During the 1990s, there was a ban to push tilting in wheelchair basketball. One of the major arguments against its use was that 1 and 2 point players could not execute this move. This ban occurred in 1997, despite American 2 point player Melvin Juette demonstrating that it was possible for lower point players to execute at the 1997 IWBF 5 Junior Championships in Toronto, Canada. The tilting ban was lifted in 2006.

The classification was created by the International Paralympic Committee and has roots in a 2003 attempt to address "the overall objective to support and co-ordinate the ongoing development of accurate, reliable, consistent and credible sport focused classification systems and their implementation."

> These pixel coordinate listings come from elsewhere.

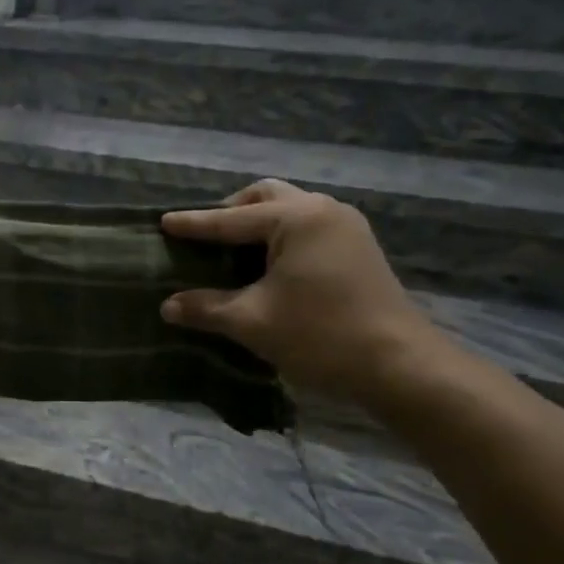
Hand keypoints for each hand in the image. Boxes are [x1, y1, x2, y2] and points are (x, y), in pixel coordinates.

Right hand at [160, 180, 443, 405]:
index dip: (194, 224)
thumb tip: (168, 306)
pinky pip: (306, 228)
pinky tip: (265, 265)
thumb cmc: (320, 335)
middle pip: (264, 197)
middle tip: (203, 236)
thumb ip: (206, 308)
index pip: (231, 219)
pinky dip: (278, 236)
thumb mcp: (251, 322)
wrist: (400, 366)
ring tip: (230, 250)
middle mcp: (323, 210)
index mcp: (297, 218)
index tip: (163, 222)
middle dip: (230, 212)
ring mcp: (346, 227)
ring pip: (289, 209)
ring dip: (256, 223)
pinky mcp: (357, 248)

In 2005 and 2006, there was an active effort by the National Wheelchair Basketball Association to try to move from a three player classification system to a four-point classification system like the one used by the International Wheelchair Basketball Federation. In a push to increase participation the sport during the 2000s, people involved with the American National Wheelchair Basketball Association have argued allowing able-bodied athletes to compete would help 1 and 2 point players because there would be a need to balance participation on the team because of the rules regarding maximum points on the floor.

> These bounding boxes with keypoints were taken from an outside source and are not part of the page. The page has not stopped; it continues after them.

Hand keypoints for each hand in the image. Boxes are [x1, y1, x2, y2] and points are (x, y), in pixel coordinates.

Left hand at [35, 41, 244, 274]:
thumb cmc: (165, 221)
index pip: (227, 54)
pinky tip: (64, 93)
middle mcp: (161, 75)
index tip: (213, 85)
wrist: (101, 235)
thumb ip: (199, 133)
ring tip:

For the 2016 Summer Paralympics in Rio, the International Paralympic Committee had a zero classification at the Games policy. This policy was put into place in 2014, with the goal of avoiding last minute changes in classes that would negatively impact athlete training preparations. All competitors needed to be internationally classified with their classification status confirmed prior to the Games, with exceptions to this policy being dealt with on a case-by-case basis. In case there was a need for classification or reclassification at the Games despite best efforts otherwise, wheelchair basketball classification was scheduled for September 4 to 6 at Carioca Arena 1.

==Getting classified==
Classification generally has four phase. The first stage of classification is a health examination. For amputees in this class, this is often done on site at a sports training facility or competition. The second stage is observation in practice, the third stage is observation in competition and the last stage is assigning the sportsperson to a relevant class. Sometimes the health examination may not be done on site for amputees because the nature of the amputation could cause not physically visible alterations to the body. This is especially true for lower limb amputees as it relates to how their limbs align with their hips and the impact this has on their spine and how their skull sits on their spine. For wheelchair basketball, part of the classification process involves observing a player during practice or training. This often includes observing them go one on one against someone who is likely to be in the same class the player would be classified into. Once a player is classified, it is very hard to be classified into a different classification. Players have been known to have issues with classification because some players play down their abilities during the classification process. At the same time, as players improve at the game, movements become regular and their skill level improves. This can make it appear like their classification was incorrect.

In Australia, wheelchair basketball players and other disability athletes are generally classified after they have been assessed based on medical, visual or cognitive testing, after a demonstration of their ability to play their sport, and the classifiers watching the player during competitive play.

==Competitors==
Australian Grant Mizens is a 2-point player. Kylie Gauci is a 2-point player for Australia's women's national team. Bo Hedges and Richard Peter are a 2.5 point players for the Canadian men's national team.